Here is the issue though: We finally got this breakout today, and this could turn out to be a really good tomorrow. The stock rallied, heavier than average volume and then here it goes big-time. Yay! This is awesome! Wonderful. The only problem is, and the reason it is down like this is because it goes ex-dividend tomorrow. They pay, I think it is 66 cents, something like that. Tomorrow will be the first day that if you own the stock you are not getting that dividend. So it will open, it should be, theoretically, opening tomorrow, if it were to open flat it would actually be 60 cents less than the stock closed today.

For me, here is my trade: I want to see this stock start rallying higher. Whether your buy-point is above today’s close, which is 128.42, whether the stock moves back up above there; or whether you are waiting for it to break out to an all-time high, 129.31, you are really not sacrificing that much to make sure that there is serious buying pressure here. For all we know the big move today was just dividend capturing.

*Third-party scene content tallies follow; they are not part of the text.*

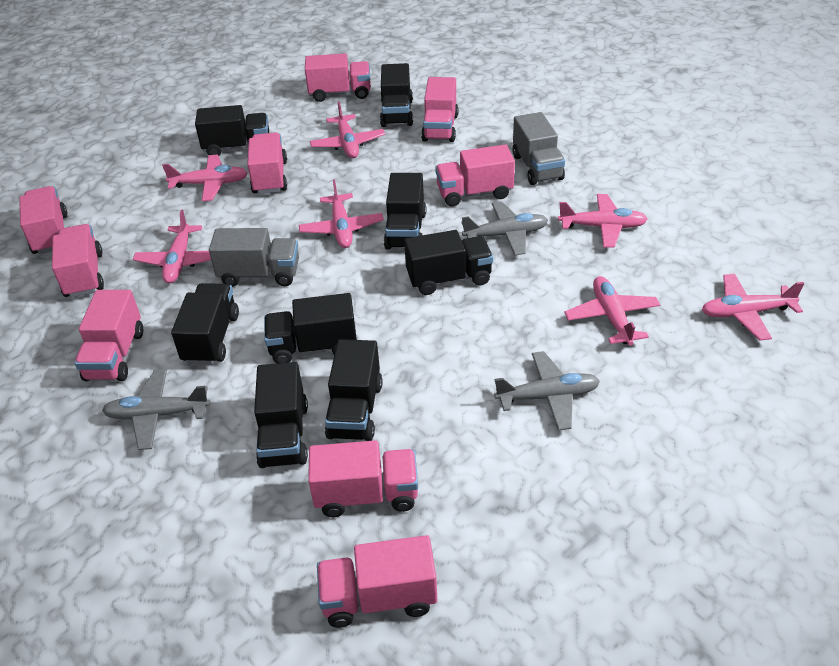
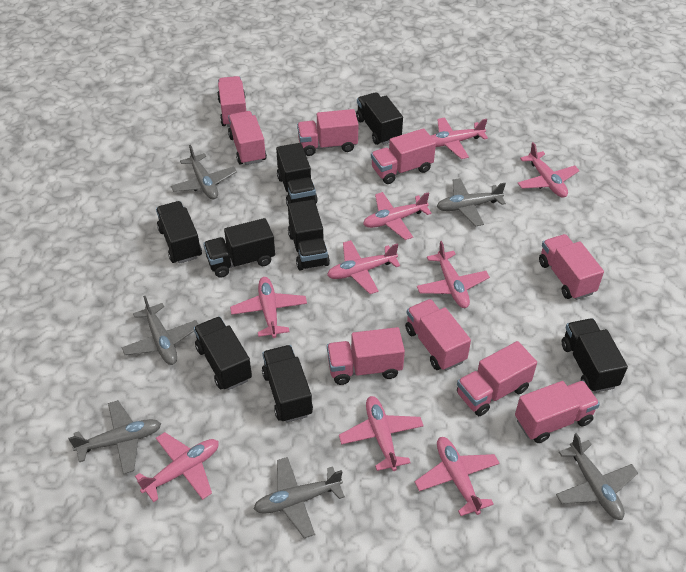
grey plane: 3 -> 6
grey truck: 2 -> 0
pink plane: 7 -> 9

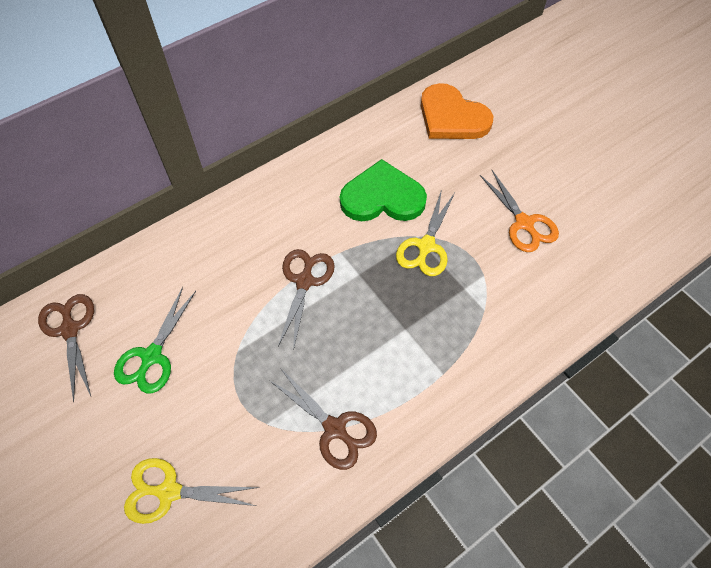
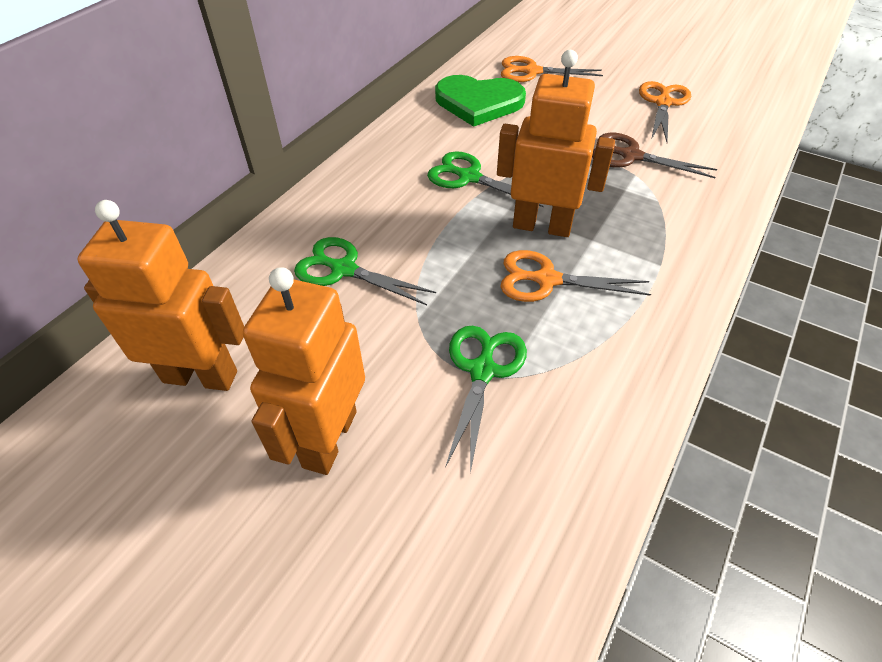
brown scissors: 3 -> 1
green scissors: 1 -> 3
orange heart: 1 -> 0
orange robot: 0 -> 3
orange scissors: 1 -> 3
yellow scissors: 2 -> 0

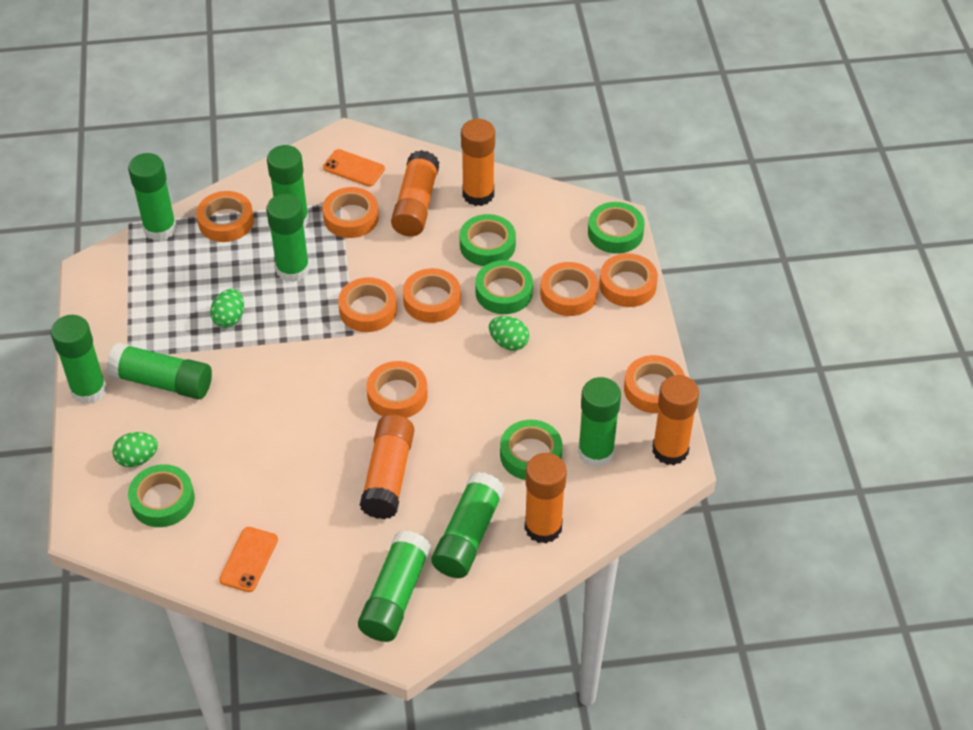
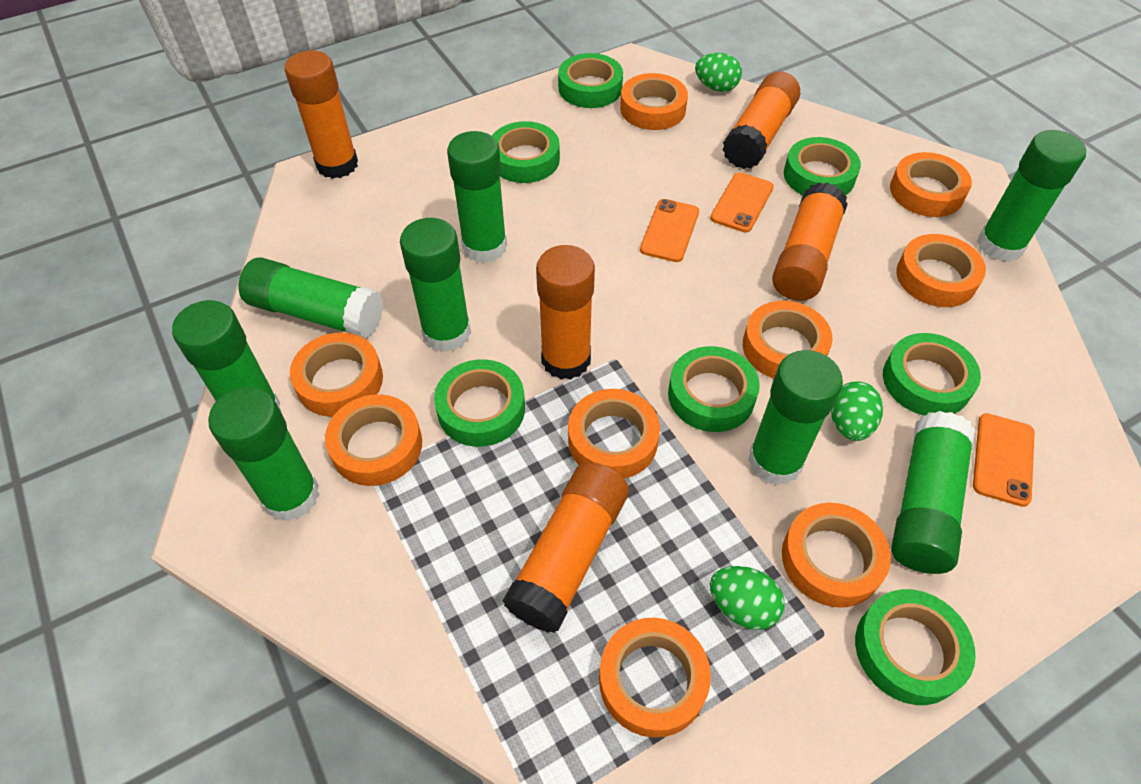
green tape: 5 -> 7
orange phone: 2 -> 3
orange tape: 8 -> 9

The stock is in a squeeze, it has been in a pretty wild base. But lately this stock has been just kind of flattening out, the trading range has been narrowing. In fact, now it is just narrow. So if this stock continues to move higher tomorrow, I think this is a good buy-point. From a fundamental standpoint, frankly there is not a darn thing that is compelling about the fundamentals, it is just not my deal. It is not really growing that much at all, but technically this stock looks good. So, wait for the stock to open ex-dividend. And then if it starts trading back to a new high I think this is a stock that you can buy. Then you would put your stop actually fairly tight, like right down there. Because if the stock falls back into the range why do you want to own it?